(Stored data entries)
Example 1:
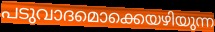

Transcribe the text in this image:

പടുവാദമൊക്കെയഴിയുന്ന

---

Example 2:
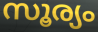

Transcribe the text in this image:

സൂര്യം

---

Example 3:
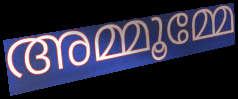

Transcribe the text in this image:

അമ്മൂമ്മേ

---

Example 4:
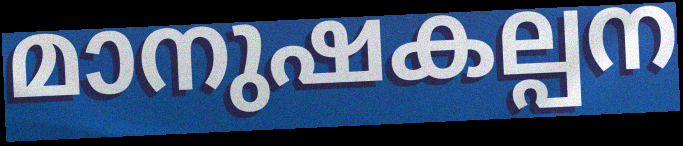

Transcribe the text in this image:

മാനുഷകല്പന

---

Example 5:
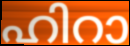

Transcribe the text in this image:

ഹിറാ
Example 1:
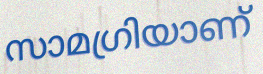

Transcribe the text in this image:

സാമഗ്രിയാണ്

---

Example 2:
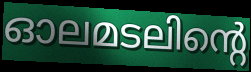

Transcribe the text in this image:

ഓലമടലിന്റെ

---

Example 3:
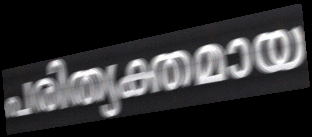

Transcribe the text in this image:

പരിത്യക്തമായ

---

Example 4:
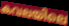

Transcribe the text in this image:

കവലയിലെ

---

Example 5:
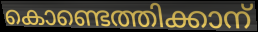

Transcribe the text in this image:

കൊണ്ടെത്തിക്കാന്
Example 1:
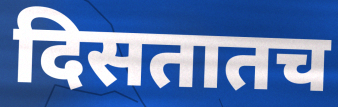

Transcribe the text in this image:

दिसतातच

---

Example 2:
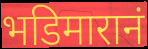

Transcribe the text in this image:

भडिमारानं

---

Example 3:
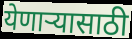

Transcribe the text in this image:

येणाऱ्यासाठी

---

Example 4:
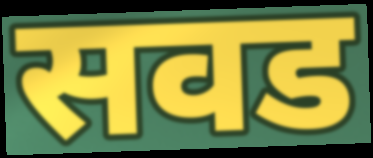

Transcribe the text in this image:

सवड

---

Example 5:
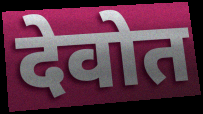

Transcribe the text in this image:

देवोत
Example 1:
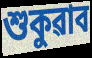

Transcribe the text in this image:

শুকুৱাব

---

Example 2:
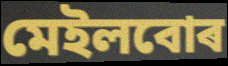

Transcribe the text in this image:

WHAT NEEDS TO BE DONE:
Would you output each entry exactly and leave the pictures behind?

PROBLEM SOLUTION:
Example 1:

Transcribe the text in this image:

പടുവാദമൊക്കെയഴിയുന്ന

---

Example 2:

Transcribe the text in this image:

സൂര്യം

---

Example 3:

Transcribe the text in this image:

അമ്മൂമ്മേ

---

Example 4:

Transcribe the text in this image:

മാനുഷകല്പന

---

Example 5:

Transcribe the text in this image:

ഹിറാ
Example 1:

Transcribe the text in this image:

സാമഗ്രിയാണ്

---

Example 2:

Transcribe the text in this image:

ഓലമടലിന്റെ

---

Example 3:

Transcribe the text in this image:

പരിത്യക്തമായ

---

Example 4:

Transcribe the text in this image:

കവലയിലെ

---

Example 5:

Transcribe the text in this image:

കൊണ്ടെത്തിക്കാന്
Example 1:

Transcribe the text in this image:

दिसतातच

---

Example 2:

Transcribe the text in this image:

भडिमारानं

---

Example 3:

Transcribe the text in this image:

येणाऱ्यासाठी

---

Example 4:

Transcribe the text in this image:

सवड

---

Example 5:

Transcribe the text in this image:

देवोत
Example 1:

Transcribe the text in this image:

শুকুৱাব

---

Example 2:

Transcribe the text in this image:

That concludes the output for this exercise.